Step 2: Express the Magnetic Field Due to a Single Circular Turn
For a single flat circular ring carrying current $I$ and having radius $r$, the magnetic field at the center is given by
$$ B_{\text{ring}} = \frac{\mu_0 \, I}{2 \, r} \,. $$
Step 3: Consider Differential Rings from Radius $a$ to $b$
In the spiral, each turn can be approximated as a circular ring with a slightly varying radius from $a$ to $b$. We assume the winding is uniform, so the turn density (turns per unit radial length) is
$$ \text{Turn density} = \frac{N}{b - a} \,. $$
Let us denote a small element of radius $r$, where $a \leq r \leq b$. Each small ring has a thickness $dr$ and carries a fraction of the total N turns proportional to $dr$.

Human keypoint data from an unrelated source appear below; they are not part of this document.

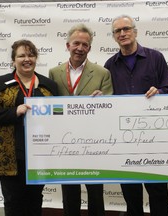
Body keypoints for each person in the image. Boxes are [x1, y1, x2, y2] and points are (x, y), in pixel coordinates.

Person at [104, 15, 168, 216]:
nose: (123, 33)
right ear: (114, 36)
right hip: (124, 139)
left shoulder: (155, 58)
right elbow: (108, 99)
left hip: (155, 138)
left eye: (126, 29)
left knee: (158, 190)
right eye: (118, 31)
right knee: (130, 192)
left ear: (135, 31)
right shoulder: (110, 64)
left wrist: (159, 92)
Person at [0, 39, 58, 216]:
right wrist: (14, 111)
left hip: (39, 155)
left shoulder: (49, 85)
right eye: (21, 55)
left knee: (35, 200)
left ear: (36, 58)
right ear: (13, 60)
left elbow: (60, 115)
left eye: (31, 55)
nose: (27, 59)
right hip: (9, 155)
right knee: (13, 201)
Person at [49, 23, 113, 216]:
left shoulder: (102, 73)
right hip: (64, 144)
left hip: (93, 143)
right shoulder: (54, 72)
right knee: (69, 194)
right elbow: (51, 106)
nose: (80, 48)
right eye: (76, 43)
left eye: (85, 45)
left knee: (95, 193)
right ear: (68, 45)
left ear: (90, 48)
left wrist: (103, 101)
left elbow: (111, 107)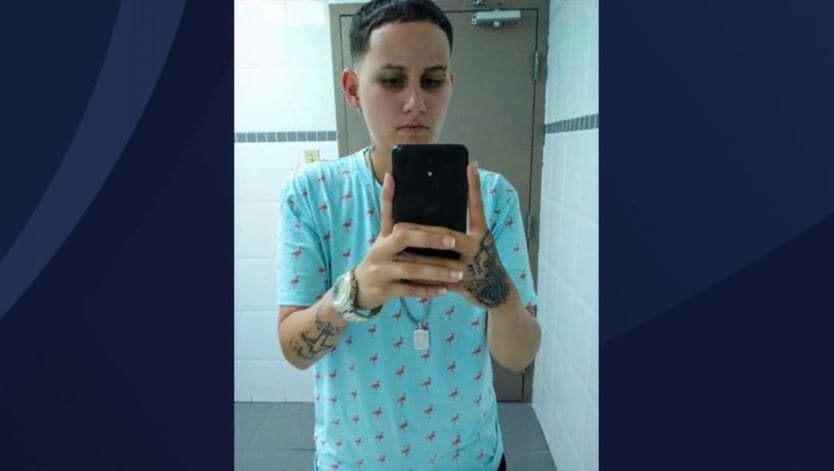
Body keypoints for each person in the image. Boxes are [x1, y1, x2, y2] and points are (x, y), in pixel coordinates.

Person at [277, 1, 541, 469]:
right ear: (353, 89)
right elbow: (295, 350)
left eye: (432, 81)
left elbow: (518, 356)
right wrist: (354, 293)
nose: (416, 102)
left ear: (450, 84)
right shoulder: (313, 194)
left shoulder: (492, 199)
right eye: (392, 80)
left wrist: (498, 295)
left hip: (472, 460)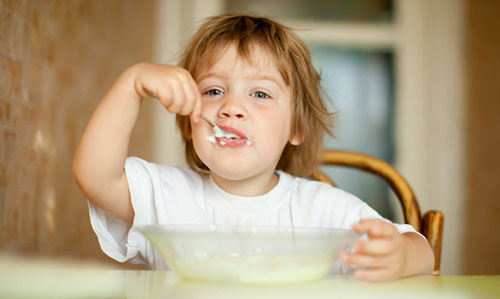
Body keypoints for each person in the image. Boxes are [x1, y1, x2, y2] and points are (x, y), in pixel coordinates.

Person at [73, 13, 434, 281]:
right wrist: (133, 83)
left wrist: (401, 256)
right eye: (213, 91)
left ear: (296, 126)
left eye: (259, 94)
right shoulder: (165, 196)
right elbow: (95, 176)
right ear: (188, 118)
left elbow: (423, 253)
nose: (231, 107)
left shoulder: (323, 209)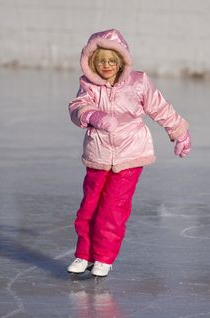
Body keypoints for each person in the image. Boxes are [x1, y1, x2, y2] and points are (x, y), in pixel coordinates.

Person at [67, 29, 191, 277]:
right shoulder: (88, 84)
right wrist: (94, 116)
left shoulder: (138, 82)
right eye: (101, 61)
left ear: (122, 61)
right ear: (92, 62)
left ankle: (103, 257)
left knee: (113, 208)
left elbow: (160, 108)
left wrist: (179, 133)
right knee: (88, 208)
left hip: (131, 154)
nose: (107, 66)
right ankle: (84, 254)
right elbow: (77, 107)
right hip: (98, 154)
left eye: (112, 61)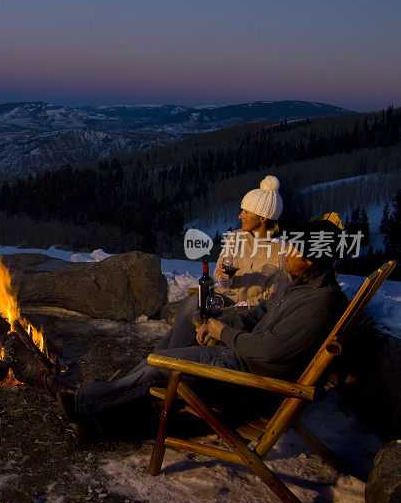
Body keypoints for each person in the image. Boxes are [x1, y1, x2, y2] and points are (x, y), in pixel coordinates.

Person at [46, 218, 348, 434]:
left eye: (293, 250)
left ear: (309, 260)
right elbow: (263, 312)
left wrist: (222, 333)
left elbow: (269, 350)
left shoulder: (318, 301)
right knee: (161, 358)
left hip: (249, 377)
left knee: (160, 365)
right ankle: (109, 397)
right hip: (243, 358)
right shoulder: (300, 286)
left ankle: (83, 402)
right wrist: (222, 321)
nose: (285, 252)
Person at [159, 175, 289, 351]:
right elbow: (220, 274)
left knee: (196, 313)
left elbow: (273, 296)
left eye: (246, 212)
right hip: (221, 298)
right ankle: (163, 355)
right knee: (192, 302)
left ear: (263, 218)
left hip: (246, 308)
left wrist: (242, 304)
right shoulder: (235, 237)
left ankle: (165, 358)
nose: (240, 215)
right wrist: (224, 276)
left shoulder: (280, 251)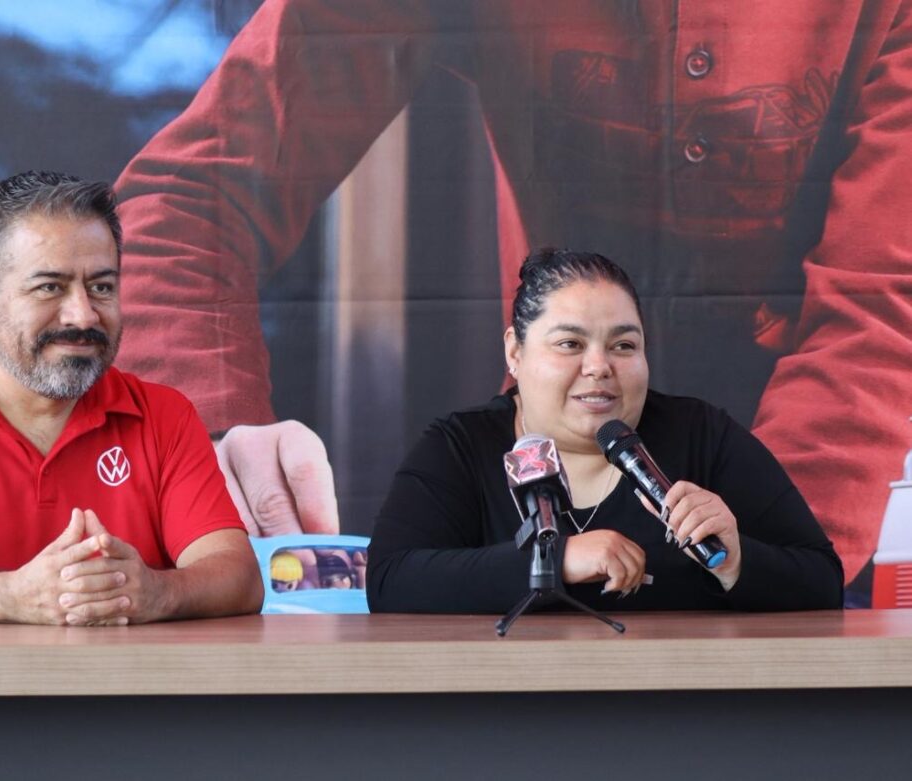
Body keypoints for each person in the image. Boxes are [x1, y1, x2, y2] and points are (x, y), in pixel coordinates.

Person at [113, 0, 912, 595]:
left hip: (803, 508)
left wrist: (750, 568)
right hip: (541, 507)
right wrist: (214, 434)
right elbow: (187, 209)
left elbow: (876, 306)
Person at [0, 171, 263, 625]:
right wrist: (13, 597)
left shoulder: (164, 415)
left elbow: (238, 576)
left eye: (101, 287)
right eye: (49, 287)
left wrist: (158, 593)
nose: (83, 315)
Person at [366, 249, 843, 613]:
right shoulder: (462, 446)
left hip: (677, 701)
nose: (599, 367)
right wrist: (556, 561)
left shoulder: (702, 437)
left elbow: (822, 581)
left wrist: (737, 560)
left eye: (623, 346)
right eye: (570, 344)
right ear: (515, 352)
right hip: (511, 704)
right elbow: (390, 581)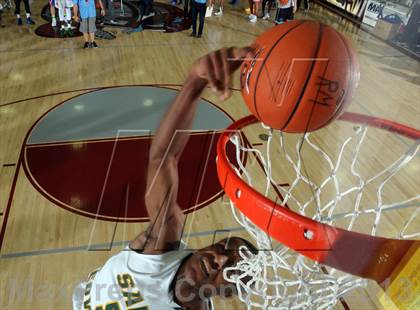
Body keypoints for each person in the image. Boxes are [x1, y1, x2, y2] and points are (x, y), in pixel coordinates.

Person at [72, 46, 258, 310]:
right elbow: (163, 158)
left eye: (230, 269)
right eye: (224, 248)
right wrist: (195, 82)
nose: (218, 258)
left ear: (228, 292)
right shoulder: (160, 243)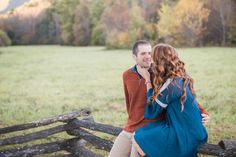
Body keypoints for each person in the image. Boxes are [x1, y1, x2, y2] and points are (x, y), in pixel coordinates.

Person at [108, 40, 209, 157]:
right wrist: (132, 120)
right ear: (134, 56)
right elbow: (129, 103)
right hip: (132, 127)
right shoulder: (127, 75)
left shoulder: (161, 74)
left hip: (155, 127)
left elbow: (184, 96)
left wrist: (203, 112)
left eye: (150, 53)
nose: (148, 57)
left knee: (137, 148)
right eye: (143, 53)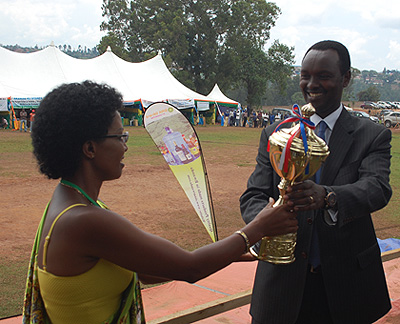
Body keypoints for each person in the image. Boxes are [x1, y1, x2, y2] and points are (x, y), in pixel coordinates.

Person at [23, 80, 298, 324]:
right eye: (120, 136)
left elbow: (146, 270)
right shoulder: (85, 221)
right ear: (90, 148)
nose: (125, 146)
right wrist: (258, 228)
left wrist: (231, 250)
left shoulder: (70, 205)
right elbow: (190, 268)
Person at [240, 40, 392, 324]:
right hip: (282, 284)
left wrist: (327, 196)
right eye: (305, 75)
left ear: (346, 79)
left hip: (348, 286)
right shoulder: (277, 134)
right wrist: (265, 221)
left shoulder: (371, 134)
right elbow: (253, 195)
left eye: (324, 75)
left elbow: (377, 189)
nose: (311, 84)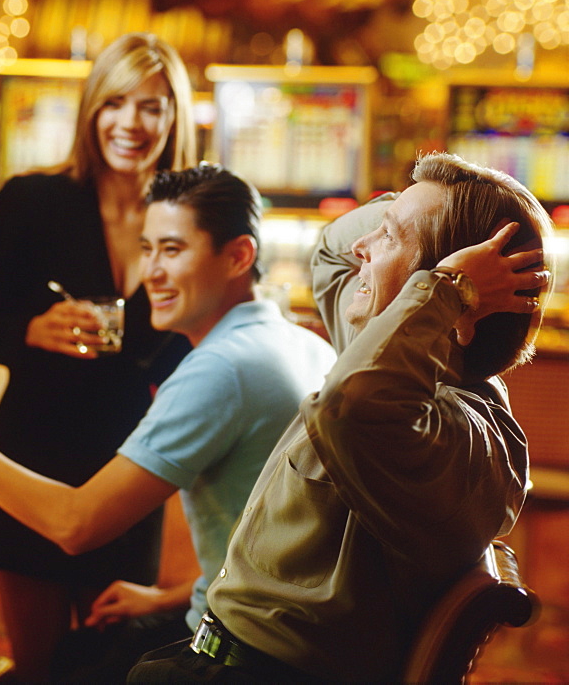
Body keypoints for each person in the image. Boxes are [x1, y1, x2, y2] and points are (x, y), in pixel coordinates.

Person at [0, 164, 337, 681]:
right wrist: (172, 594)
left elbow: (75, 525)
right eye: (146, 249)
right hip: (282, 632)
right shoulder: (300, 341)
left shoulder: (222, 367)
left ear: (238, 257)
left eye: (173, 250)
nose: (152, 273)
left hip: (234, 653)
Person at [127, 151, 553, 683]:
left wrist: (452, 286)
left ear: (456, 302)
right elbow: (331, 251)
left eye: (389, 237)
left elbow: (347, 407)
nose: (362, 247)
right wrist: (427, 205)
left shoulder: (453, 428)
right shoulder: (406, 363)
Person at [0, 32, 198, 681]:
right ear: (92, 110)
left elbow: (194, 344)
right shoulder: (32, 201)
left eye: (151, 106)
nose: (131, 123)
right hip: (33, 455)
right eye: (115, 102)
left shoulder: (188, 217)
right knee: (37, 668)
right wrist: (33, 328)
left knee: (114, 662)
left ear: (176, 117)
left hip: (131, 466)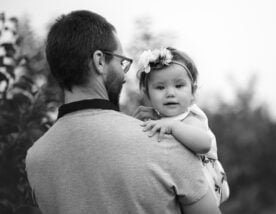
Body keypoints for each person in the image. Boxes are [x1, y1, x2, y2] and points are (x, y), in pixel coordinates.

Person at [25, 10, 221, 214]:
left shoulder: (35, 158)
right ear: (99, 61)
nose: (125, 75)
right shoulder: (166, 141)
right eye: (121, 62)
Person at [132, 47, 229, 206]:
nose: (170, 93)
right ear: (147, 94)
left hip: (204, 189)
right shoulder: (164, 119)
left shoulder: (190, 118)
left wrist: (172, 125)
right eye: (160, 87)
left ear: (193, 92)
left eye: (179, 86)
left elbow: (204, 144)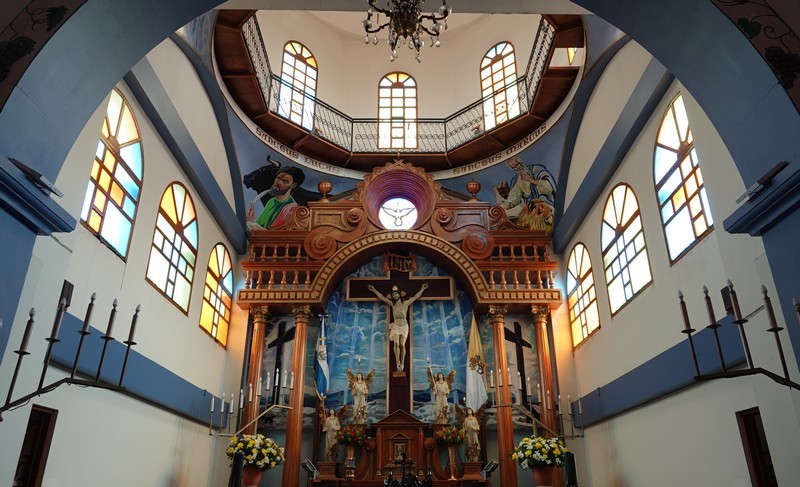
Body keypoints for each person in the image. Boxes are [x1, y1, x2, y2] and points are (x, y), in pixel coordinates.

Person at [366, 283, 428, 371]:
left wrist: (423, 288)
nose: (394, 295)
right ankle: (397, 362)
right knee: (396, 344)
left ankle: (402, 363)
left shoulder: (406, 303)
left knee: (402, 345)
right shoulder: (392, 304)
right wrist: (373, 290)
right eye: (393, 295)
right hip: (395, 326)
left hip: (404, 326)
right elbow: (382, 298)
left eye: (396, 294)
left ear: (399, 295)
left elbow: (416, 297)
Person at [492, 157, 555, 227]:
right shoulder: (519, 178)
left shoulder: (535, 169)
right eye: (513, 167)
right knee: (508, 212)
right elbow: (514, 196)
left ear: (521, 162)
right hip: (528, 205)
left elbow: (549, 188)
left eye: (516, 165)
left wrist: (530, 179)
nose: (516, 168)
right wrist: (503, 205)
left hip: (543, 201)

Step 4: Write the Magnetic Field Due to a Differential Ring
For a small ring of radius $r$ with $dN$ turns, carrying the same current $I$, the magnetic field at the center is
$$ dB = \frac{\mu_0 \, I \, dN}{2 \, r} \,. $$
Because $dN = \left(\frac{N}{b - a}\right) \, dr$, we get
$$ dB = \frac{\mu_0 \, I \, \bigl(\frac{N}{b - a}\bigr) \, dr}{2 \, r} \,. $$
Step 5: Integrate from $r = a$ to $r = b$
The total magnetic field at the center is obtained by integrating $dB$ over $r$ from $a$ to $b$:
$$ B = \int_a^b \frac{\mu_0 \, I \, \bigl(\frac{N}{b - a}\bigr)}{2 \, r} \, dr
= \frac{\mu_0 \, I \, N}{2 \, (b - a)} \int_a^b \frac{dr}{r}
= \frac{\mu_0 \, I \, N}{2 \, (b - a)} \bigl[\ln r\bigr]_a^b \,. $$
Hence,
$$ B = \frac{\mu_0 \, I \, N}{2 \, (b - a)} \ln\left(\frac{b}{a}\right) \,.$$
This matches the given correct answer.
Step 6: Final Answer
$$ B = \frac{\mu_0 \, I \, N}{2 \, (b - a)} \ln\left(\frac{b}{a}\right). $$